__Exercise objective__.
How many lines in the records below contain the word "camera"? Reply with the number alone.

__Material provided__.
• • •

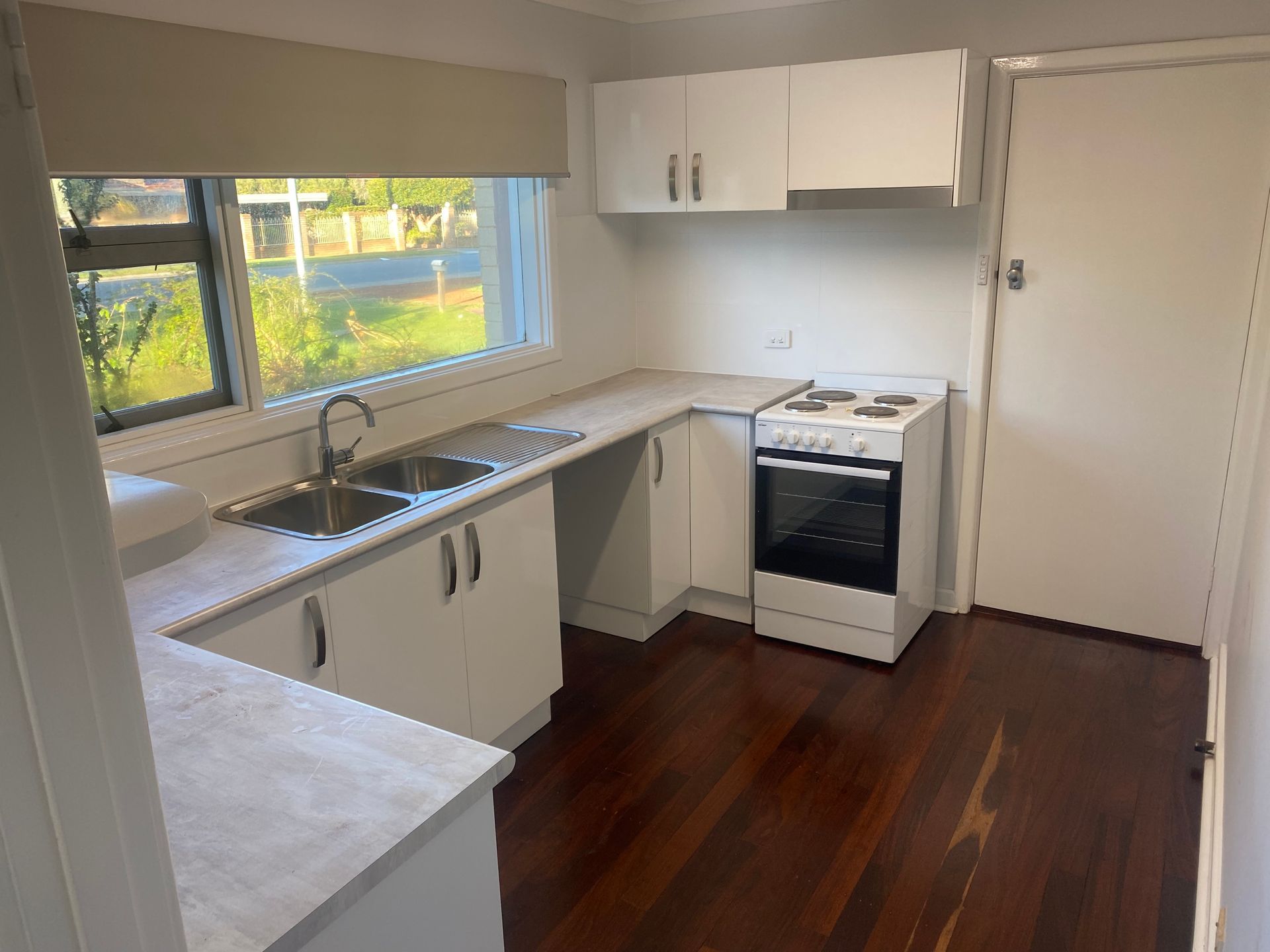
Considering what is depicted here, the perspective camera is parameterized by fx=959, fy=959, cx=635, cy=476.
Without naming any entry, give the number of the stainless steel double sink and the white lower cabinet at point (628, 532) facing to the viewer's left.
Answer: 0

• • •

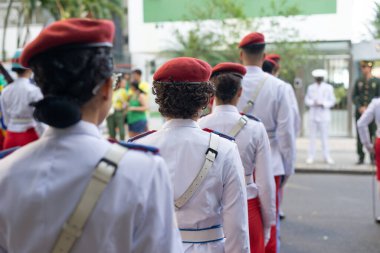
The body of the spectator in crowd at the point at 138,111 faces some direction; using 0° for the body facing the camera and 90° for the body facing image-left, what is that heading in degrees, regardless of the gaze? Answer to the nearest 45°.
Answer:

• • •

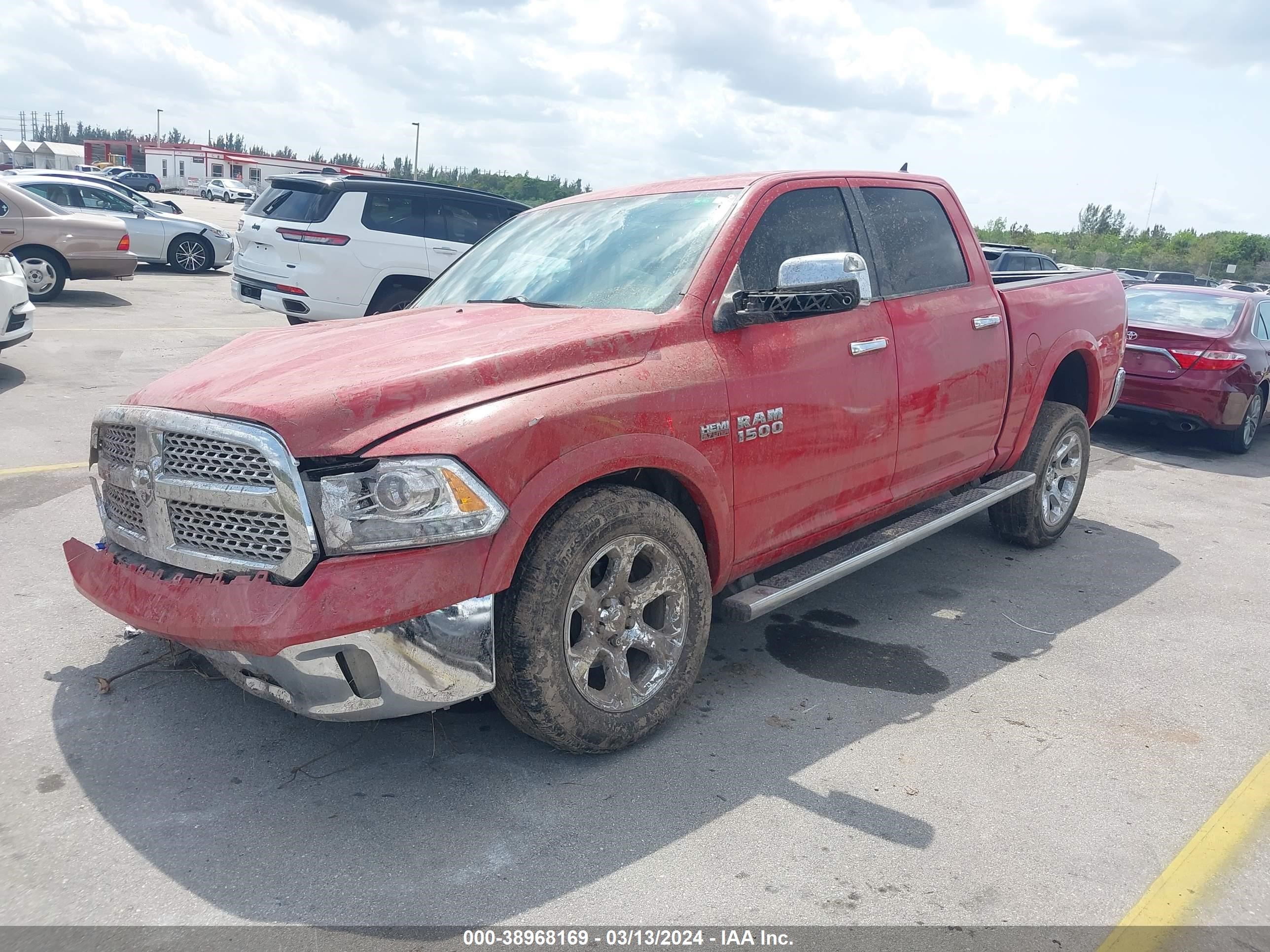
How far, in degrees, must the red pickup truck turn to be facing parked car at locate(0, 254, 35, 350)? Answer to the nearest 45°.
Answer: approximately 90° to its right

• • •

__Output__.
2